“How did [other people] find it so easy to saunter through the world with all their muscles relaxed and a careless eye roving the horizon, bubbling over with fancy and humour, sensitive to beauty, not continually on their guard and not needing to be? What was the secret of that fine, easy laugher which he could not by any efforts imitate? Everything about them was different. They could not even fling themselves into chairs without suggesting by the very posture of their limbs a certain lordliness, a leonine indolence. There was elbow-room in their lives as there had never been in his.”
-That Hideous Strength, C.S. Lewis
I’ve shared before about the bittersweet nature our job as therapists is. Recently, I have said goodbye to 3 clients who did incredible work over the years which meant that it was time for us to say goodbye professionally. Around the same time, I finished reading The Space Trilogy by CS Lewis and the quote above made me think about each of the 3 clients’ growth that I had the honor of participating in and witnessing.

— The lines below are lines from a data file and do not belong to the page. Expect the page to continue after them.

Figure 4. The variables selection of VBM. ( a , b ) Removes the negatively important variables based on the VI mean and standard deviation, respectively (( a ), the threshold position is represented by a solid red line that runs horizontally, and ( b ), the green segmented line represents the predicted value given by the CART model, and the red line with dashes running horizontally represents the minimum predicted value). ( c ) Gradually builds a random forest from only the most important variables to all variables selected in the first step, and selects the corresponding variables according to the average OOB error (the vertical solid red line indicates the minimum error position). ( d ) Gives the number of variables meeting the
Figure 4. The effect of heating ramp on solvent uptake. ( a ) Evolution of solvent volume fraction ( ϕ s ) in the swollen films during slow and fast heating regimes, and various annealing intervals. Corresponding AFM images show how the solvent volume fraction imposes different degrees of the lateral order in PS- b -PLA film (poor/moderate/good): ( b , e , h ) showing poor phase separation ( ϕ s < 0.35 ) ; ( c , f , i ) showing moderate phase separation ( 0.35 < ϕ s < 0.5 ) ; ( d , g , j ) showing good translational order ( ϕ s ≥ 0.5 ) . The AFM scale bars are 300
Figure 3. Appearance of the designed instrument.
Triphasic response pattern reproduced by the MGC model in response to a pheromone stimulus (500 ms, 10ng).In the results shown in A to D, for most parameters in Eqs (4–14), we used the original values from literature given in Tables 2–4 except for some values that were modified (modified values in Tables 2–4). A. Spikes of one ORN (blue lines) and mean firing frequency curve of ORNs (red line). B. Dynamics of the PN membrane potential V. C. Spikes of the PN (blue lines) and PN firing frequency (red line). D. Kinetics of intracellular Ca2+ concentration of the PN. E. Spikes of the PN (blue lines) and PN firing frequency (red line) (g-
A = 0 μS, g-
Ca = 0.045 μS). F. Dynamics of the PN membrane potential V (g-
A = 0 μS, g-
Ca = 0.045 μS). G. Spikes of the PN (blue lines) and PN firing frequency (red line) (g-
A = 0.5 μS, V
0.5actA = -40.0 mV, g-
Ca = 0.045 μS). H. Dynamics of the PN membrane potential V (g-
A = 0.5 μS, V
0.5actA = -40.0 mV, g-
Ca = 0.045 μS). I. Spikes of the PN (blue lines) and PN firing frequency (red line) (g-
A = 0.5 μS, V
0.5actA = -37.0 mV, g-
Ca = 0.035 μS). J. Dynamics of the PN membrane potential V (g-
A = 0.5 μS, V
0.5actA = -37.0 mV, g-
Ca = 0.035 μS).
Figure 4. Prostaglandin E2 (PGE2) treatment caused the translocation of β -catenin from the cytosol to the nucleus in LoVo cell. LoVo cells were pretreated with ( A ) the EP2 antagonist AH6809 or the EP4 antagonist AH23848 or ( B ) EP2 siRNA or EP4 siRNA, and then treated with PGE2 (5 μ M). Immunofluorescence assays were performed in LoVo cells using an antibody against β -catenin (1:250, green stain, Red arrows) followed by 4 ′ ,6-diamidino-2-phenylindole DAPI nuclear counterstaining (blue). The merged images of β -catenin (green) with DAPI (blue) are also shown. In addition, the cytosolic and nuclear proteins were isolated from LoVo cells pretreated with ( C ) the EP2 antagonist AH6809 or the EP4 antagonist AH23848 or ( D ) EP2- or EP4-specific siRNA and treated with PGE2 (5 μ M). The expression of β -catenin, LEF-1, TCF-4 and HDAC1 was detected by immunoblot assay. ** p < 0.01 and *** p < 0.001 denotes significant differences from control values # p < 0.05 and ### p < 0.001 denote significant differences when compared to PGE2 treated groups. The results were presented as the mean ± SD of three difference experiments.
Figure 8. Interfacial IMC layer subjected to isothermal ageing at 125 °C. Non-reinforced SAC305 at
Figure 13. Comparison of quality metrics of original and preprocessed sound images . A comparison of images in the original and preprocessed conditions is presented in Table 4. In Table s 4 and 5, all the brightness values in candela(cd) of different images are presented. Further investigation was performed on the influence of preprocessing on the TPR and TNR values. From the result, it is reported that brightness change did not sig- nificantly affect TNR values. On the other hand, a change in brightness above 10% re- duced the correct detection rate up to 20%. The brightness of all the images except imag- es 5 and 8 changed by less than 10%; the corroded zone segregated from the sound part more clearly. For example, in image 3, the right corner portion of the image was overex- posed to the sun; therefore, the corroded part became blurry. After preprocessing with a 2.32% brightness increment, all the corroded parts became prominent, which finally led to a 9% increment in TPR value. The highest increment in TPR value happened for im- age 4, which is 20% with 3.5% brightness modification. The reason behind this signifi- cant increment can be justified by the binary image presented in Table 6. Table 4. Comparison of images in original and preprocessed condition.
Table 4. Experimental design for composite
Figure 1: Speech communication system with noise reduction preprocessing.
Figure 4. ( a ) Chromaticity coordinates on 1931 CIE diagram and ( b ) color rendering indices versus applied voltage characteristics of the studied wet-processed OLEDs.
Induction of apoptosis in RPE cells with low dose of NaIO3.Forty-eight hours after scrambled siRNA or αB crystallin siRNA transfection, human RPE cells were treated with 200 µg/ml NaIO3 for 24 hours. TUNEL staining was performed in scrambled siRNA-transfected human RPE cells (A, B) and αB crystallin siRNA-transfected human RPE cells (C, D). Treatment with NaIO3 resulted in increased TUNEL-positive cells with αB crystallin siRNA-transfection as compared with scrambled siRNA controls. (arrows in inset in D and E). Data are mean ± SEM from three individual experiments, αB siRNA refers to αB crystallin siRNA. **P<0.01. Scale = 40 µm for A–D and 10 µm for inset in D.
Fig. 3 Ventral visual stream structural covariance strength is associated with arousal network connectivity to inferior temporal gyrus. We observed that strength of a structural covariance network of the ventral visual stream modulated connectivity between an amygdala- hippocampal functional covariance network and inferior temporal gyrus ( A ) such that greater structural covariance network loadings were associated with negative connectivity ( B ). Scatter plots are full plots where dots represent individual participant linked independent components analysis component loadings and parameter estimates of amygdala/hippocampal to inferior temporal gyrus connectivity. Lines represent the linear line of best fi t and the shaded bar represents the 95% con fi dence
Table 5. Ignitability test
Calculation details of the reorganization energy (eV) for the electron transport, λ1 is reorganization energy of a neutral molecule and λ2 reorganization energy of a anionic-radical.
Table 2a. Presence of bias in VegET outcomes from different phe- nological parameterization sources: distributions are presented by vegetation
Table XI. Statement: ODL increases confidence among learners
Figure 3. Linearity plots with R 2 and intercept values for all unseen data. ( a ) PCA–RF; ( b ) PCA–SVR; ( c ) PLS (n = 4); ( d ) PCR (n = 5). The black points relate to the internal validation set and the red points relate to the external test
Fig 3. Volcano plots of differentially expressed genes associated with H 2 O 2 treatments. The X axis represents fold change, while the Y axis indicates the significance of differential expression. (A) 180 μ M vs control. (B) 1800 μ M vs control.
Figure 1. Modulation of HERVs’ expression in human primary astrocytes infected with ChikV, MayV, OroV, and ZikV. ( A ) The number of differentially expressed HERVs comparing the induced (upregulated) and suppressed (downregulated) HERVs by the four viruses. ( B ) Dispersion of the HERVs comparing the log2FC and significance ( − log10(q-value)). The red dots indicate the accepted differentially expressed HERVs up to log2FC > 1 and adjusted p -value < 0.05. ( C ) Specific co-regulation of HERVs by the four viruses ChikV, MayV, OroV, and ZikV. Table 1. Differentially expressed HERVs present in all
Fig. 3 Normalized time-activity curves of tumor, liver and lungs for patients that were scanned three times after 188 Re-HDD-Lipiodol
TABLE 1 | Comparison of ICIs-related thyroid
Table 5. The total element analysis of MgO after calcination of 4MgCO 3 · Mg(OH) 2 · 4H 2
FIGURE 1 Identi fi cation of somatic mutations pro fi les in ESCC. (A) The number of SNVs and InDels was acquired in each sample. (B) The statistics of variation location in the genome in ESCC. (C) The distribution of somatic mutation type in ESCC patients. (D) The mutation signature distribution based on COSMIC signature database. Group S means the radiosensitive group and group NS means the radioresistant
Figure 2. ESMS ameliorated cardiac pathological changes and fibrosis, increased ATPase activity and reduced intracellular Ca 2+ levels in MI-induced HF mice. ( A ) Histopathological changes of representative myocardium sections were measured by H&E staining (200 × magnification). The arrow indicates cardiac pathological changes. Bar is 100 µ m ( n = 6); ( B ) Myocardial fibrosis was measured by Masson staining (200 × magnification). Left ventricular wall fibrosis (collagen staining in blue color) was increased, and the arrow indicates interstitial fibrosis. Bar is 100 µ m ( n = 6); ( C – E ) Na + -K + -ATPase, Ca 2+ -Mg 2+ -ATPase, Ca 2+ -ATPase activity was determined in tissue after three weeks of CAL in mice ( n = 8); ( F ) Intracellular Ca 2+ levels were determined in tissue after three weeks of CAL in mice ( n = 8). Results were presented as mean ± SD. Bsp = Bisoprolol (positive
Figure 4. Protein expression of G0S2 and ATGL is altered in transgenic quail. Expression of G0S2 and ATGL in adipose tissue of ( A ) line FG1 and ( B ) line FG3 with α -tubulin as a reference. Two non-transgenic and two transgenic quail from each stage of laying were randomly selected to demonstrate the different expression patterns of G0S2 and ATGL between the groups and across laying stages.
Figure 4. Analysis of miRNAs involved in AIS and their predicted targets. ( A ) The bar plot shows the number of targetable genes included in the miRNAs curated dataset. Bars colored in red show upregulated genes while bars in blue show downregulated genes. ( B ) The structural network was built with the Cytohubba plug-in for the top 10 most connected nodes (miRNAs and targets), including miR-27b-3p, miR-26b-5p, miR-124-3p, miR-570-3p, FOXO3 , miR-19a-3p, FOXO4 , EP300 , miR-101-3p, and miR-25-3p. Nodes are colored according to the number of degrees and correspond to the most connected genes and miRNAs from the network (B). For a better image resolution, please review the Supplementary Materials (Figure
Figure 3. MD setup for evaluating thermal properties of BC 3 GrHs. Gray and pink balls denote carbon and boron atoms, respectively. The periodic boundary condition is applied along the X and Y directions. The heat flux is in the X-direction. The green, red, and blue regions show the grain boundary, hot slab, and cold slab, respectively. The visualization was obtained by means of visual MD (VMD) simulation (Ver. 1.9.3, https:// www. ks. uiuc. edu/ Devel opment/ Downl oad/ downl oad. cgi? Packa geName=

Each wanted to feel more assured and steady and secure in themselves. They saw ways they were struggling to do find inner solid ground that impacted how they saw themselves and the world around them. Over the course of our work together, exploring their defense structures, their fears and old patterns of relating, they found their footing and it became more and more sturdy. They gave themselves the elbow room to breathe and be themselves and invite closeness without being threatening. I hope we can all find an easiness in the ways we “saunter through the world”.